Eureka is a blue sky project, a generalized random-access data store where aggregates, statistics, and relational information have been optimized for near constant time access and high join performance.  The underlying data-driven human-guided format emphasizes direct data access; lexical, positional, or frequency proximity; analytics, discovery; and efficient or statistically enabled hypothesis testing.

Why

Information formats have the basic constraint of all natural languages: that context must be sequentially accessed.  When processing or comprehending small amounts of data, such that any one reader can hold the entirety of that information in their mind, such a constraint is negligible.  As the collection of information increases however, meta-data (or information about information) becomes critical to support context in order to efficiently comprehend, manipulate, and optimally utilize this information.
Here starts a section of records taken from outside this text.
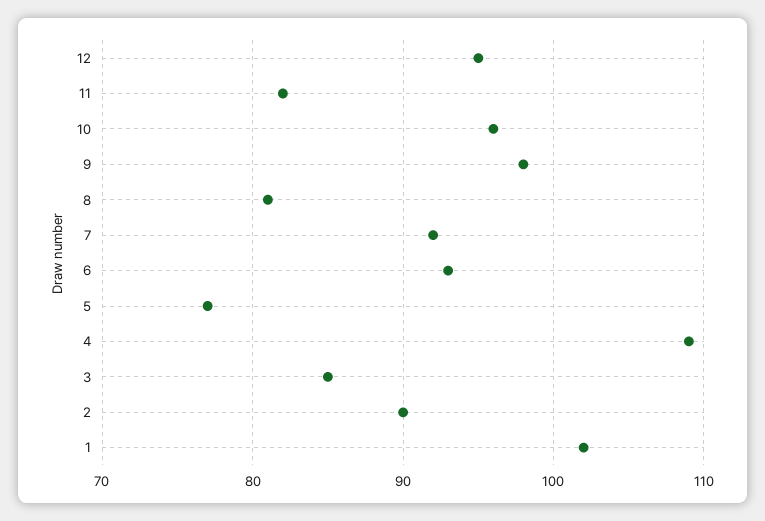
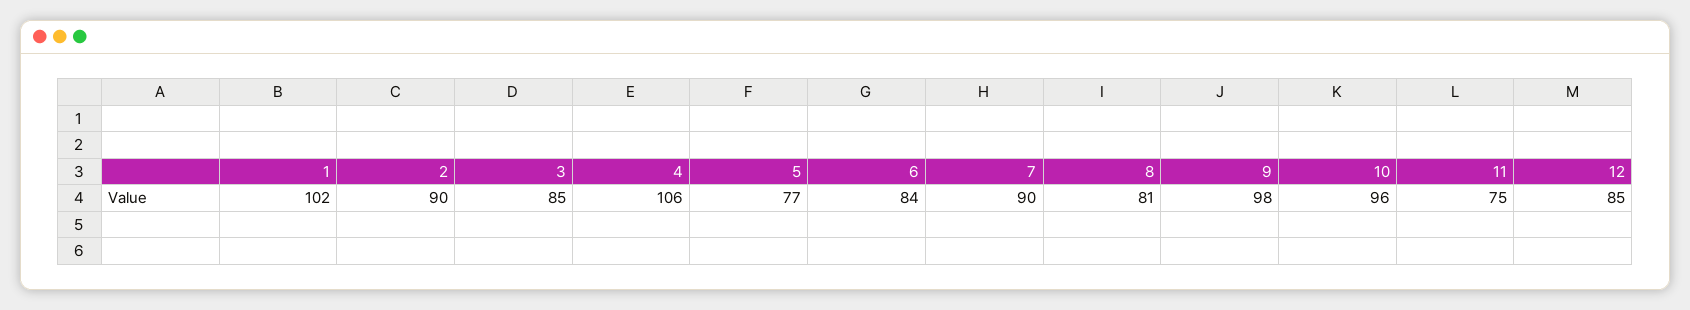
  {
-   "12": 95,
+   "12": 85,
-   "11": 82,
+   "11": 75,
    "10": 96,
    "9": 98,
    "8": 81,
-   "7": 92,
+   "7": 90,
-   "6": 93,
+   "6": 84,
    "5": 77,
-   "4": 109,
+   "4": 106,
    "3": 85,
    "2": 90,
    "1": 102
  }

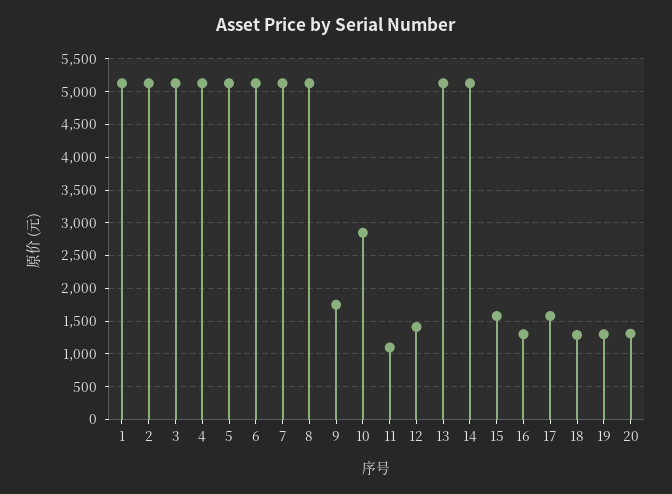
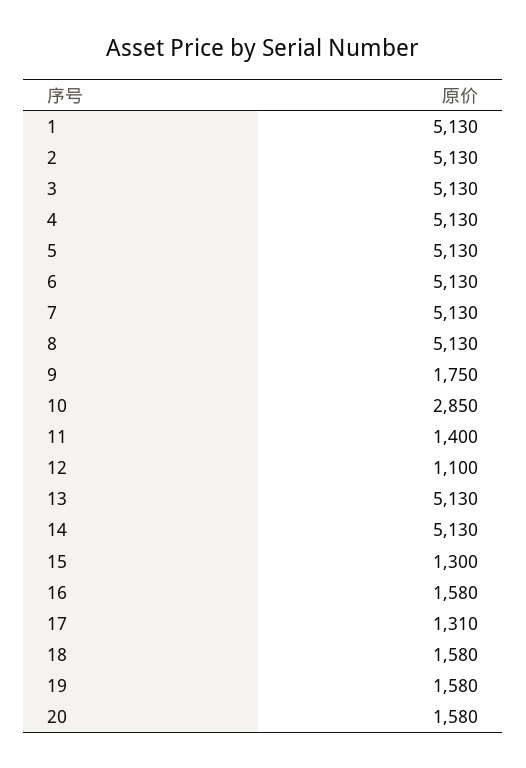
  {
    "1": 5130,
    "2": 5130,
    "3": 5130,
    "4": 5130,
    "5": 5130,
    "6": 5130,
    "7": 5130,
    "8": 5130,
    "9": 1750,
    "10": 2850,
-   "11": 1100,
+   "11": 1400,
-   "12": 1400,
+   "12": 1100,
    "13": 5130,
    "14": 5130,
-   "15": 1600,
+   "15": 1300,
-   "16": 1300,
+   "16": 1580,
-   "17": 1600,
+   "17": 1310,
-   "18": 1300,
+   "18": 1580,
-   "19": 1300,
+   "19": 1580,
-   "20": 1300
+   "20": 1580
  }

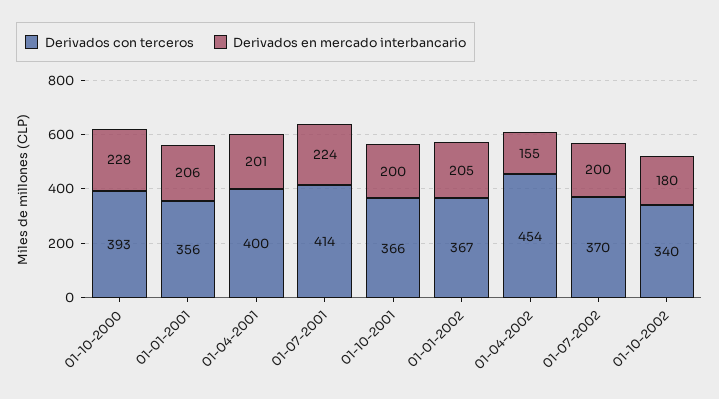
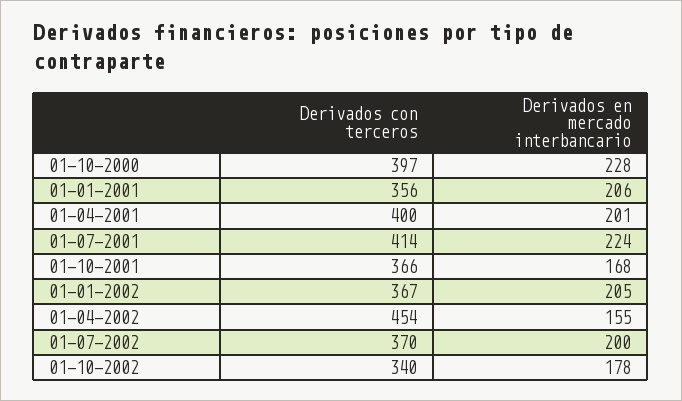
  {
    "Derivados con terceros": {
-     "01-10-2000": 393,
+     "01-10-2000": 397,
      "01-01-2001": 356,
      "01-04-2001": 400,
      "01-07-2001": 414,
      "01-10-2001": 366,
      "01-01-2002": 367,
      "01-04-2002": 454,
      "01-07-2002": 370,
      "01-10-2002": 340
    },
    "Derivados en mercado interbancario": {
      "01-10-2000": 228,
      "01-01-2001": 206,
      "01-04-2001": 201,
      "01-07-2001": 224,
-     "01-10-2001": 200,
+     "01-10-2001": 168,
      "01-01-2002": 205,
      "01-04-2002": 155,
      "01-07-2002": 200,
-     "01-10-2002": 180
+     "01-10-2002": 178
    }
  }

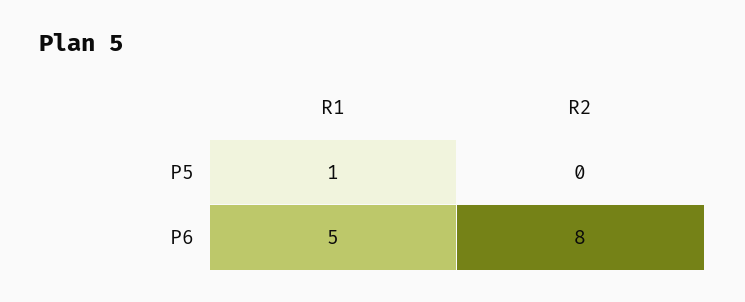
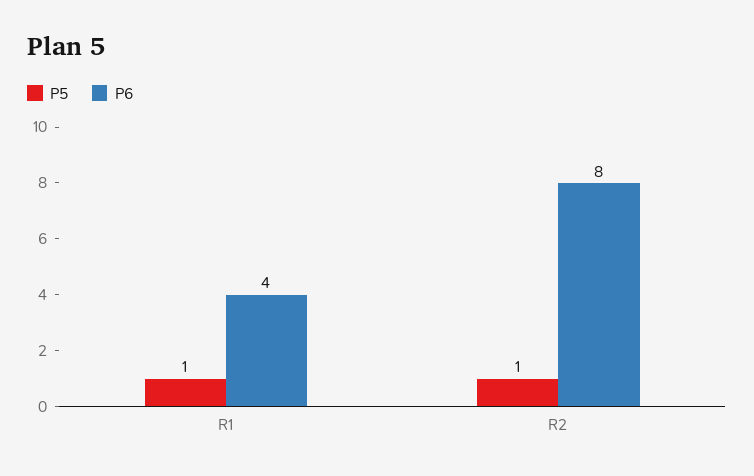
  {
    "P5": {
      "R1": 1,
-     "R2": 0
+     "R2": 1
    },
    "P6": {
-     "R1": 5,
+     "R1": 4,
      "R2": 8
    }
  }

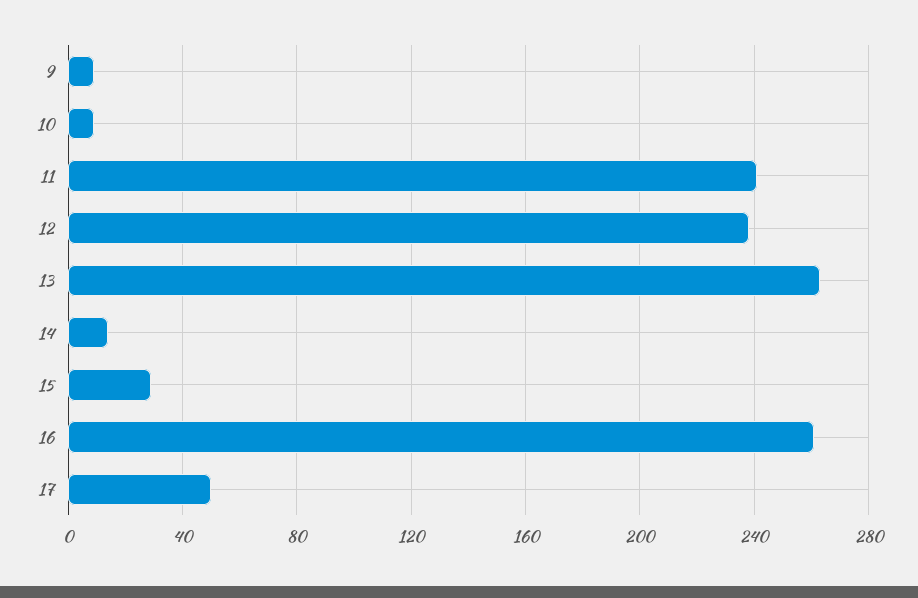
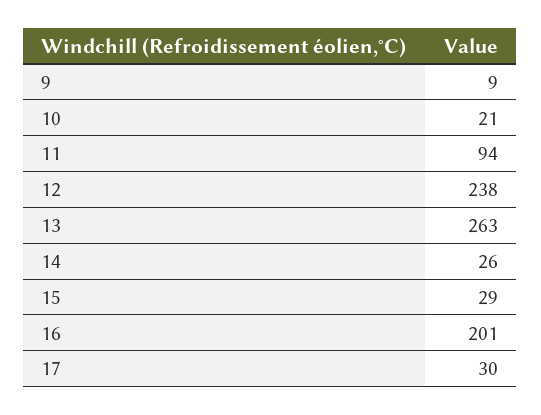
  {
    "9": 9,
-   "10": 10,
+   "10": 21,
-   "11": 240,
+   "11": 94,
    "12": 238,
    "13": 263,
-   "14": 15,
+   "14": 26,
    "15": 29,
-   "16": 260,
+   "16": 201,
-   "17": 50
+   "17": 30
  }

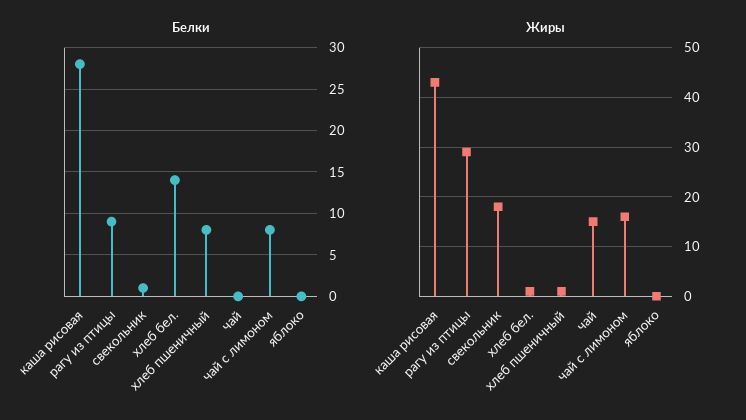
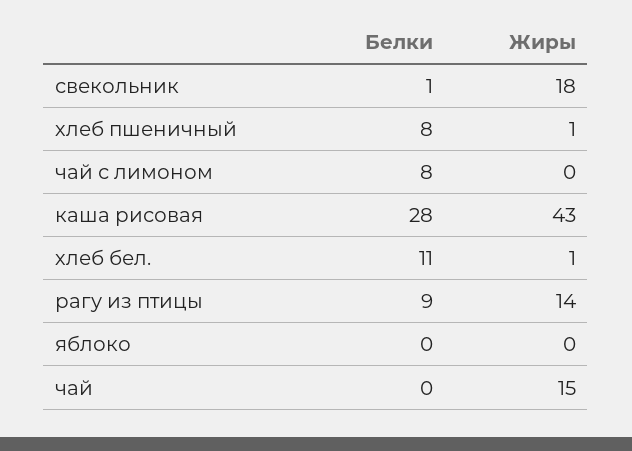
  {
    "Белки": {
      "каша рисовая": 28,
      "рагу из птицы": 9,
      "свекольник": 1,
-     "хлеб бел.": 14,
+     "хлеб бел.": 11,
      "хлеб пшеничный": 8,
      "чай": 0,
      "чай с лимоном": 8,
      "яблоко": 0
    },
    "Жиры": {
      "каша рисовая": 43,
-     "рагу из птицы": 30,
+     "рагу из птицы": 14,
      "свекольник": 18,
      "хлеб бел.": 1,
      "хлеб пшеничный": 1,
      "чай": 15,
-     "чай с лимоном": 15,
+     "чай с лимоном": 0,
      "яблоко": 0
    }
  }

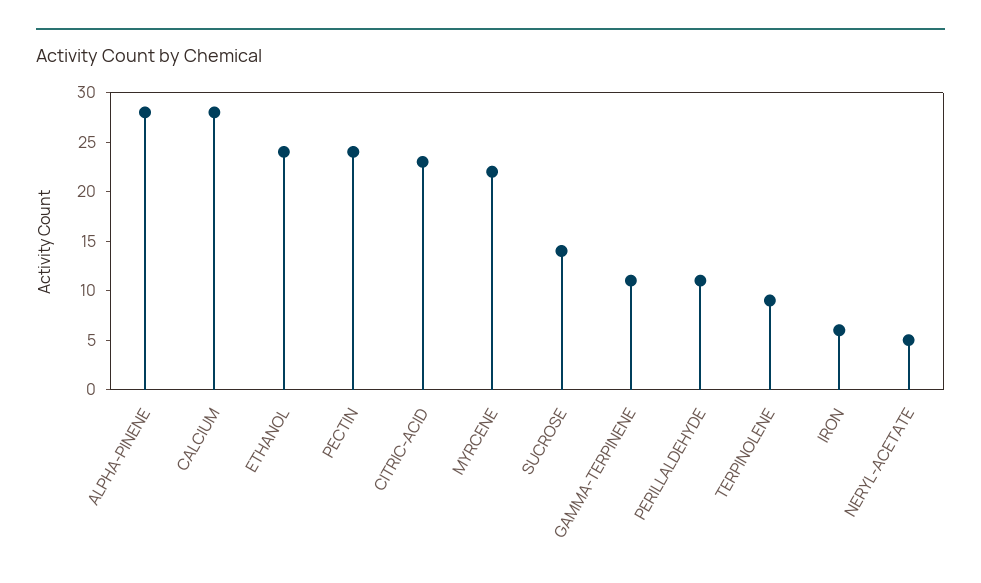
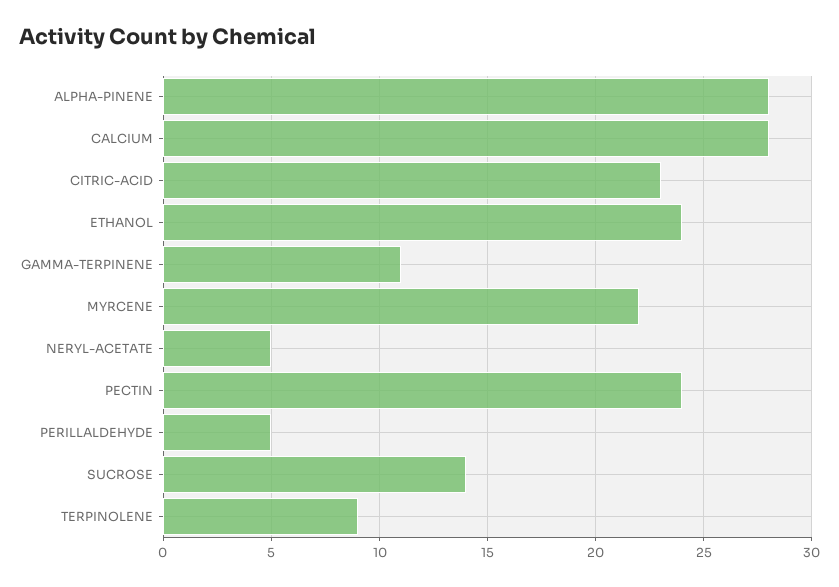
  {
    "ALPHA-PINENE": 28,
    "CALCIUM": 28,
    "ETHANOL": 24,
    "PECTIN": 24,
    "CITRIC-ACID": 23,
    "MYRCENE": 22,
    "SUCROSE": 14,
    "GAMMA-TERPINENE": 11,
-   "PERILLALDEHYDE": 11,
+   "PERILLALDEHYDE": 5,
    "TERPINOLENE": 9,
-   "IRON": 6,
    "NERYL-ACETATE": 5
  }

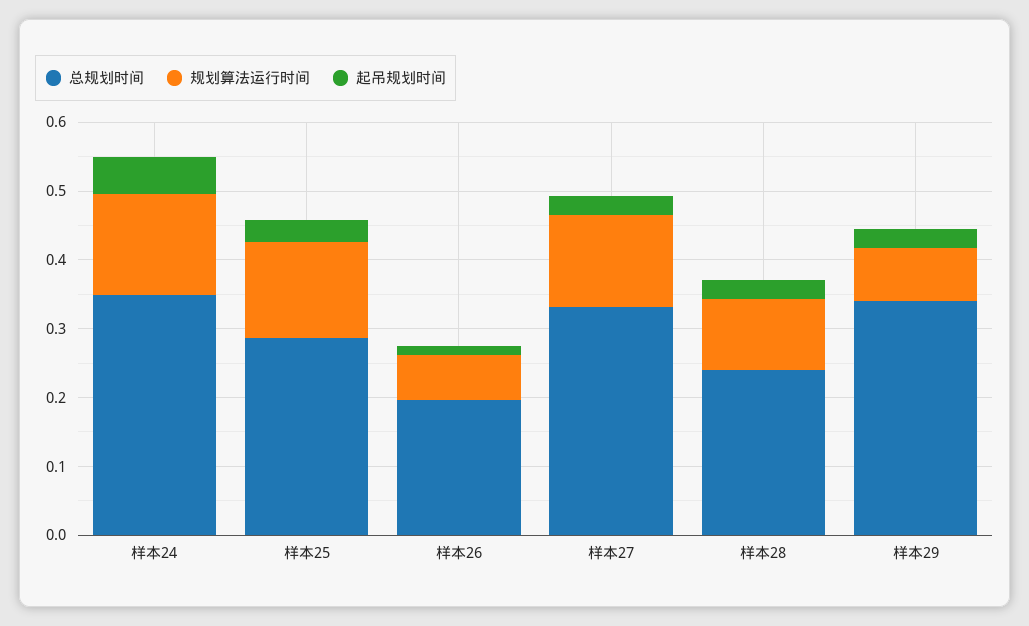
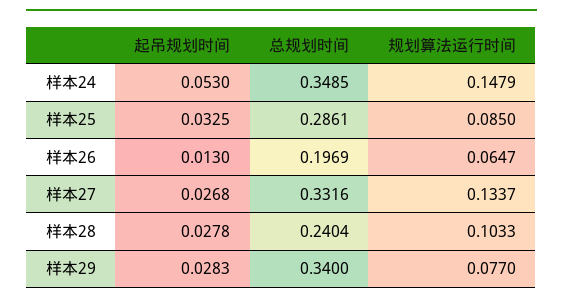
  {
    "总规划时间": {
      "样本24": 0.3485,
      "样本25": 0.2861,
      "样本26": 0.1969,
      "样本27": 0.3316,
      "样本28": 0.2404,
      "样本29": 0.34
    },
    "规划算法运行时间": {
      "样本24": 0.1479,
-     "样本25": 0.14,
+     "样本25": 0.085,
      "样本26": 0.0647,
      "样本27": 0.1337,
      "样本28": 0.1033,
      "样本29": 0.077
    },
    "起吊规划时间": {
      "样本24": 0.053,
      "样本25": 0.0325,
      "样本26": 0.013,
      "样本27": 0.0268,
      "样本28": 0.0278,
      "样本29": 0.0283
    }
  }

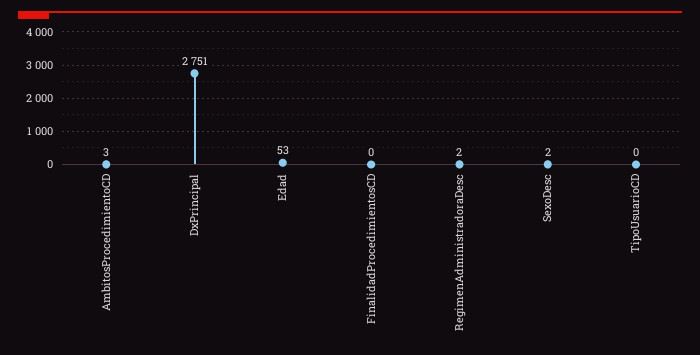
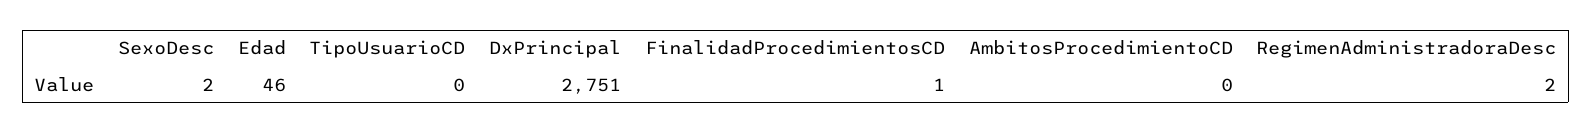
  {
-   "AmbitosProcedimientoCD": 3,
+   "AmbitosProcedimientoCD": 0,
    "DxPrincipal": 2751,
-   "Edad": 53,
+   "Edad": 46,
-   "FinalidadProcedimientosCD": 0,
+   "FinalidadProcedimientosCD": 1,
    "RegimenAdministradoraDesc": 2,
    "SexoDesc": 2,
    "TipoUsuarioCD": 0
  }

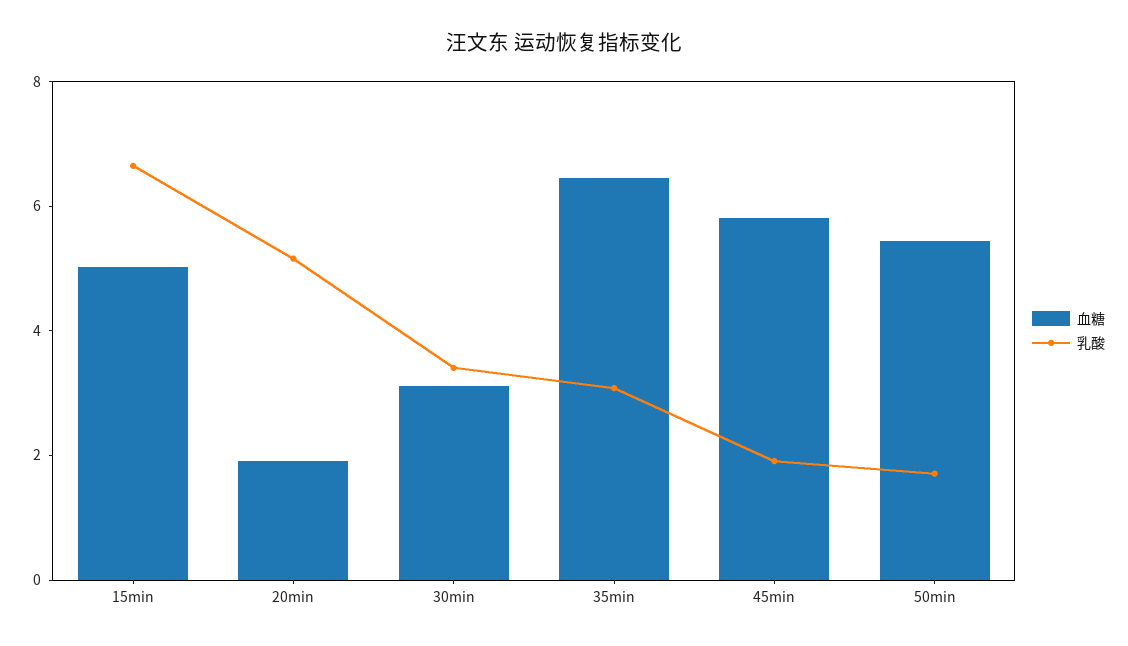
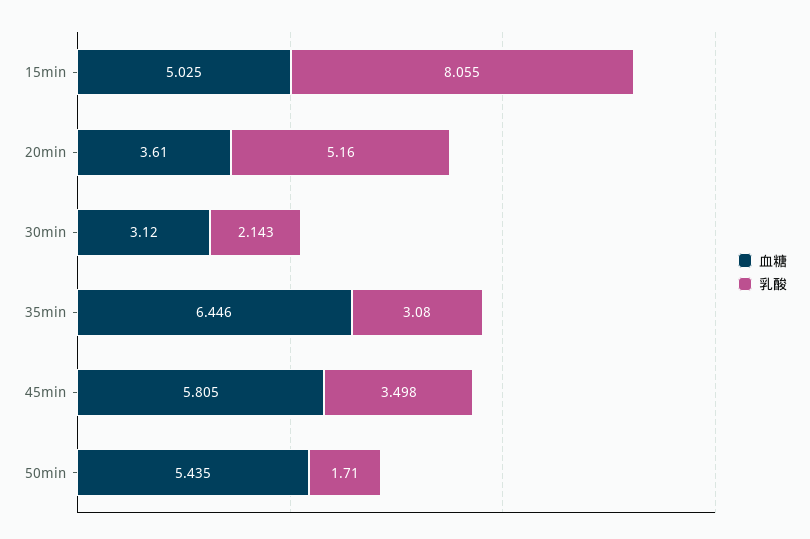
  {
    "血糖": {
      "15min": 5.025,
-     "20min": 2,
+     "20min": 3.61,
      "30min": 3.12,
      "35min": 6.446,
      "45min": 5.805,
      "50min": 5.435
    },
    "乳酸": {
-     "15min": 6.5,
+     "15min": 8.055,
      "20min": 5.16,
-     "30min": 3.5,
+     "30min": 2.143,
      "35min": 3.08,
-     "45min": 2,
+     "45min": 3.498,
      "50min": 1.71
    }
  }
The collapse of costs, previously limiting collection, fidelity, transfer, storing, and sharing of information result in a rapid uptick in the quantity of information available.  Todays and the futures quantity of data exacerbates the inherent linguistic constraint: context as a sequential access challenge, and benefits a statistically based method to understand and utilize data.

How

Eureka addresses the context challenge by decomposing a corpus into its constituent parts to such a degree that it creates a complete conservative set of meta-information optimized for recall and discovery.  By guiding the user or algorithm through the landscape which is the meta-data representation of the original information insight and application may be achieved.

On the basis of statistics and ordering information alone, corpora of enormous size could be organized in a distributed system and accessible in near real-time to human and algorithmic analysis.

The resulting system would outperform in resource consumption and speed conventional big data systems.  Eureka would excel in multiple roles as a repository, a random access datastore, a realtime query and machine analytics, a resource speeding training, allowing for finer and faster structured and unstructured data processing.